__Supplied data__:
* * *
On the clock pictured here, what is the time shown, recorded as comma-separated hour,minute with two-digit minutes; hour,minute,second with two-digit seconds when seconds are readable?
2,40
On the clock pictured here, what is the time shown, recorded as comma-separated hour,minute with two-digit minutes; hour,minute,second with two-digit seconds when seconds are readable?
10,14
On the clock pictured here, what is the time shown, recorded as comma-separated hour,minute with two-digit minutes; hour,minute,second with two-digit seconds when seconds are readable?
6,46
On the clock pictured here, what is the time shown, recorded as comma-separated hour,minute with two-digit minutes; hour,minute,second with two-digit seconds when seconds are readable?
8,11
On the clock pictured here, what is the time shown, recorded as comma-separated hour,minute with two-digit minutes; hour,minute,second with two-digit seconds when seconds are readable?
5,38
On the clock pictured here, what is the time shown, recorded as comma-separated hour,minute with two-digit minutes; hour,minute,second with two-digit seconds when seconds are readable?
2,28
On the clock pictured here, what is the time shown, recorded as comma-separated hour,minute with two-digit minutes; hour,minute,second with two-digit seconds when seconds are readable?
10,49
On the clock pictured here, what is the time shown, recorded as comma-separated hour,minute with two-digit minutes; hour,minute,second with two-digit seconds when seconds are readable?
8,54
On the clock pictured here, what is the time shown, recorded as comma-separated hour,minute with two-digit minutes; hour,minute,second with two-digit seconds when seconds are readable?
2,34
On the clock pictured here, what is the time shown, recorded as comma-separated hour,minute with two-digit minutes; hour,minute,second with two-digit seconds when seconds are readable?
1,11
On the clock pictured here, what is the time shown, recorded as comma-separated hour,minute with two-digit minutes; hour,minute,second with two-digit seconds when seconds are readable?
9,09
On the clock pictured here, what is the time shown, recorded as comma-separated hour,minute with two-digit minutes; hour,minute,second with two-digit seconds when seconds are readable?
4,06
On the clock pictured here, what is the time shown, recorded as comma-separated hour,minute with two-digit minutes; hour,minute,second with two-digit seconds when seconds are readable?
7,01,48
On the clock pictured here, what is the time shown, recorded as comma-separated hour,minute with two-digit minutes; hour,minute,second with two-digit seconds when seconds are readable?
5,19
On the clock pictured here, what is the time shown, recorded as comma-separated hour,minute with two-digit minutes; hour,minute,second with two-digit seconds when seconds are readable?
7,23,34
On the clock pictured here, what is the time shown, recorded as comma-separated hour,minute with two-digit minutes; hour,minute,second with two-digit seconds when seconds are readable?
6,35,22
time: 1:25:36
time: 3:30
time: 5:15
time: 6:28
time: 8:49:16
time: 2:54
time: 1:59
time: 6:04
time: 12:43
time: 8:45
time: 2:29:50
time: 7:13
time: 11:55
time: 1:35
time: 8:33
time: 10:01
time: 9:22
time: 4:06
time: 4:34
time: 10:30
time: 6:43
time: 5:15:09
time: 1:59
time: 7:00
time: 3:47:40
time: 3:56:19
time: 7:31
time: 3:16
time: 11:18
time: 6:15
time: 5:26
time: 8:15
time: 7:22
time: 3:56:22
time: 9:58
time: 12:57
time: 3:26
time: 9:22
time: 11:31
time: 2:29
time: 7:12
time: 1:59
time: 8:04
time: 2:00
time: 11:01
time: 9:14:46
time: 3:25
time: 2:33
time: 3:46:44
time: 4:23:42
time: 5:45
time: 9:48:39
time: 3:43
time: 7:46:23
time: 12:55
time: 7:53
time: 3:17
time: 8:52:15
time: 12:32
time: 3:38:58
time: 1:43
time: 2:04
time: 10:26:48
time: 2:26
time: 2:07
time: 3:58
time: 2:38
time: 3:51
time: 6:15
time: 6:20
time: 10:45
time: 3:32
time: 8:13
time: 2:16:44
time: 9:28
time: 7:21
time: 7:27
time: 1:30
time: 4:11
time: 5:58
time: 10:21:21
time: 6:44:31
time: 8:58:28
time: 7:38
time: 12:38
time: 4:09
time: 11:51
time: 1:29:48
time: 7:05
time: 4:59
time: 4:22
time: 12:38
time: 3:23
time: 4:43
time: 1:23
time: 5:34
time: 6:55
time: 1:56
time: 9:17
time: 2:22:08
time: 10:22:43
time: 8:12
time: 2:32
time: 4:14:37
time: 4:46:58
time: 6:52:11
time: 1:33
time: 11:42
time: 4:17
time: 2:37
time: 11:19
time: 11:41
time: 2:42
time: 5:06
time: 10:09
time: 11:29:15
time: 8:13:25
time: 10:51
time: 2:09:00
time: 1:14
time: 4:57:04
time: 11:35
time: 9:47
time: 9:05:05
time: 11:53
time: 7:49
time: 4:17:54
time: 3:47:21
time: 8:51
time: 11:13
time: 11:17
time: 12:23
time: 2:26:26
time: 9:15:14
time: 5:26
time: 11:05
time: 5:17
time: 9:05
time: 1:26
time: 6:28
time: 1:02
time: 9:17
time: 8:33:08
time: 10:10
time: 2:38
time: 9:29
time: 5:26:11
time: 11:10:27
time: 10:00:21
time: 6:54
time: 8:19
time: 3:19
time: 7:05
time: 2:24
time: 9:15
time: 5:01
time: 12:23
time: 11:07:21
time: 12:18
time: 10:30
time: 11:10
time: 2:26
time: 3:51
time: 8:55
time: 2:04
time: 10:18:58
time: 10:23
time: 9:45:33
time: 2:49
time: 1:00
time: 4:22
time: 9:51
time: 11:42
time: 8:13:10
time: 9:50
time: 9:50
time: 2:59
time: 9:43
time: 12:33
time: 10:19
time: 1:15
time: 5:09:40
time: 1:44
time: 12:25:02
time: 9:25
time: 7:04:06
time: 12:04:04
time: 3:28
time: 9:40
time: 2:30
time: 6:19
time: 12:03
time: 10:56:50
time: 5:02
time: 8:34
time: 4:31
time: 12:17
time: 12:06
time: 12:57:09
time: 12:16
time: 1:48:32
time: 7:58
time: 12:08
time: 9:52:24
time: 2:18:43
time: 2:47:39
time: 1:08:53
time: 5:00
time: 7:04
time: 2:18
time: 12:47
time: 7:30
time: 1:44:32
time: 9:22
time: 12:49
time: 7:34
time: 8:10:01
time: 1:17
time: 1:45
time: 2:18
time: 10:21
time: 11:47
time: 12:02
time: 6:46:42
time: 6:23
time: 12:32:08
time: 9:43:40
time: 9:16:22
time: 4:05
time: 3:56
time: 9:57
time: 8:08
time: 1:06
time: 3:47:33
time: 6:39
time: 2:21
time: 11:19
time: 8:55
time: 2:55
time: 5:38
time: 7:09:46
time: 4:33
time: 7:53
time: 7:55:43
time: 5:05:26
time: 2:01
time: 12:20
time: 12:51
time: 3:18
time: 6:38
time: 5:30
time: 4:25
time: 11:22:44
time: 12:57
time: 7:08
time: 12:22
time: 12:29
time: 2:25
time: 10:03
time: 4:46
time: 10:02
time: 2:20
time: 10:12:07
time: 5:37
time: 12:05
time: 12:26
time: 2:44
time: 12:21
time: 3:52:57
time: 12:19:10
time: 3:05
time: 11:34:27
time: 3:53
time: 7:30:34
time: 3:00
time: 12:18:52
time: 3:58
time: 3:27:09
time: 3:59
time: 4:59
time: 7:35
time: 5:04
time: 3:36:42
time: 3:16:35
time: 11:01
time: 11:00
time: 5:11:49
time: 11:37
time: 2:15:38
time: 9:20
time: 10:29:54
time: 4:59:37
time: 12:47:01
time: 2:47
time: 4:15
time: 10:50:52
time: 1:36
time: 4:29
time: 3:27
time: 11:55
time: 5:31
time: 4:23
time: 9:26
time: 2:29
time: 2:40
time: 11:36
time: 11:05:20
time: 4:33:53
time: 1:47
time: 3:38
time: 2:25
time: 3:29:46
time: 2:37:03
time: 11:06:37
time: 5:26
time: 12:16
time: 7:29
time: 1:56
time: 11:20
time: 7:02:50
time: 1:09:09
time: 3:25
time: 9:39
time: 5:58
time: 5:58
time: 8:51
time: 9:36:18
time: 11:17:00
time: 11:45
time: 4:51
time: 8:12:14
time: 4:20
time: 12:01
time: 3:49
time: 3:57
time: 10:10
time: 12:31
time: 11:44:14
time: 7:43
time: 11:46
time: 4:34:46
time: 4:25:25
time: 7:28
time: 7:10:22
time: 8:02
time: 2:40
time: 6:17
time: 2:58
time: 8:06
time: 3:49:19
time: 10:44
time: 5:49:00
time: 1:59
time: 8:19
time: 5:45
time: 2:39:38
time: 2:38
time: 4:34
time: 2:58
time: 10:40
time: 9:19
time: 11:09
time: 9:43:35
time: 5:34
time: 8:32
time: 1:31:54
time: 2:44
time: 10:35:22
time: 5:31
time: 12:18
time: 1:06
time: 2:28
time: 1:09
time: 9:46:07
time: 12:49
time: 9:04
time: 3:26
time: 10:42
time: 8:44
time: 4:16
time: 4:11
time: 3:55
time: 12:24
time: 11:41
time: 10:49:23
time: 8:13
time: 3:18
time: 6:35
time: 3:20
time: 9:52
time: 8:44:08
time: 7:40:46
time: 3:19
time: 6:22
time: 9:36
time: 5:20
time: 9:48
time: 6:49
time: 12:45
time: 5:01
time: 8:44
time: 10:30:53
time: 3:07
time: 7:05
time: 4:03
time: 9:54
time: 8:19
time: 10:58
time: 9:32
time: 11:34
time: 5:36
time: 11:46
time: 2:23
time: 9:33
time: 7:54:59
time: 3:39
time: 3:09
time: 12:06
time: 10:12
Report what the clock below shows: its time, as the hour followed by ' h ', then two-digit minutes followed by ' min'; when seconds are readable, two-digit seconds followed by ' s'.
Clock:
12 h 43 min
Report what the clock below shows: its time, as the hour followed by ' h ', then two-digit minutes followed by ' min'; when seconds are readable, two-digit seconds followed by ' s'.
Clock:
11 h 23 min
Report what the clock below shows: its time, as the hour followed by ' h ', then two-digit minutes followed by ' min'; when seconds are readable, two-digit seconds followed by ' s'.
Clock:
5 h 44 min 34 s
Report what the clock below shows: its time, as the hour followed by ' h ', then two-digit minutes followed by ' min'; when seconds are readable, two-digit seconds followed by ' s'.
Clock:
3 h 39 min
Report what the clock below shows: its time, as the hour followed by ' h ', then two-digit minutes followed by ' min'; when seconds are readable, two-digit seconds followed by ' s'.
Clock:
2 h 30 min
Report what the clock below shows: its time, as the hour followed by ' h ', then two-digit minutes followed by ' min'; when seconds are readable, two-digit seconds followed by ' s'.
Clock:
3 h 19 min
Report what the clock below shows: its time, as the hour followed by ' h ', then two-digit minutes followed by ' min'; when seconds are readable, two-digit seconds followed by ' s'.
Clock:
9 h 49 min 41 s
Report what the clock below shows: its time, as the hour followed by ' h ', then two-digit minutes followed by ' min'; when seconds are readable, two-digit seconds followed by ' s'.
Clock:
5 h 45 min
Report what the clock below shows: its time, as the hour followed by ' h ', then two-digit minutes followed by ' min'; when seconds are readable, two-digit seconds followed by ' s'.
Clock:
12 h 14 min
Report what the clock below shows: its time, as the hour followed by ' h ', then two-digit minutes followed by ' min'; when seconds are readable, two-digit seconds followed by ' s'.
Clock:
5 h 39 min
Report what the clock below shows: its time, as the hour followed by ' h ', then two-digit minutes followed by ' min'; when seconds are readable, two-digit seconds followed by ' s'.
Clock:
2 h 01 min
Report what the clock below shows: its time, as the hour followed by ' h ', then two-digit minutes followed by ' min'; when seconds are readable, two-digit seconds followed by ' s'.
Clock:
* * *
__Set exercise__: Pull out the items starting with the line with "time: 1:08:53" and going on through the line with "time: 3:52:57", and copy them word for word. Include both of those lines.

__Reply to the task__:
time: 1:08:53
time: 5:00
time: 7:04
time: 2:18
time: 12:47
time: 7:30
time: 1:44:32
time: 9:22
time: 12:49
time: 7:34
time: 8:10:01
time: 1:17
time: 1:45
time: 2:18
time: 10:21
time: 11:47
time: 12:02
time: 6:46:42
time: 6:23
time: 12:32:08
time: 9:43:40
time: 9:16:22
time: 4:05
time: 3:56
time: 9:57
time: 8:08
time: 1:06
time: 3:47:33
time: 6:39
time: 2:21
time: 11:19
time: 8:55
time: 2:55
time: 5:38
time: 7:09:46
time: 4:33
time: 7:53
time: 7:55:43
time: 5:05:26
time: 2:01
time: 12:20
time: 12:51
time: 3:18
time: 6:38
time: 5:30
time: 4:25
time: 11:22:44
time: 12:57
time: 7:08
time: 12:22
time: 12:29
time: 2:25
time: 10:03
time: 4:46
time: 10:02
time: 2:20
time: 10:12:07
time: 5:37
time: 12:05
time: 12:26
time: 2:44
time: 12:21
time: 3:52:57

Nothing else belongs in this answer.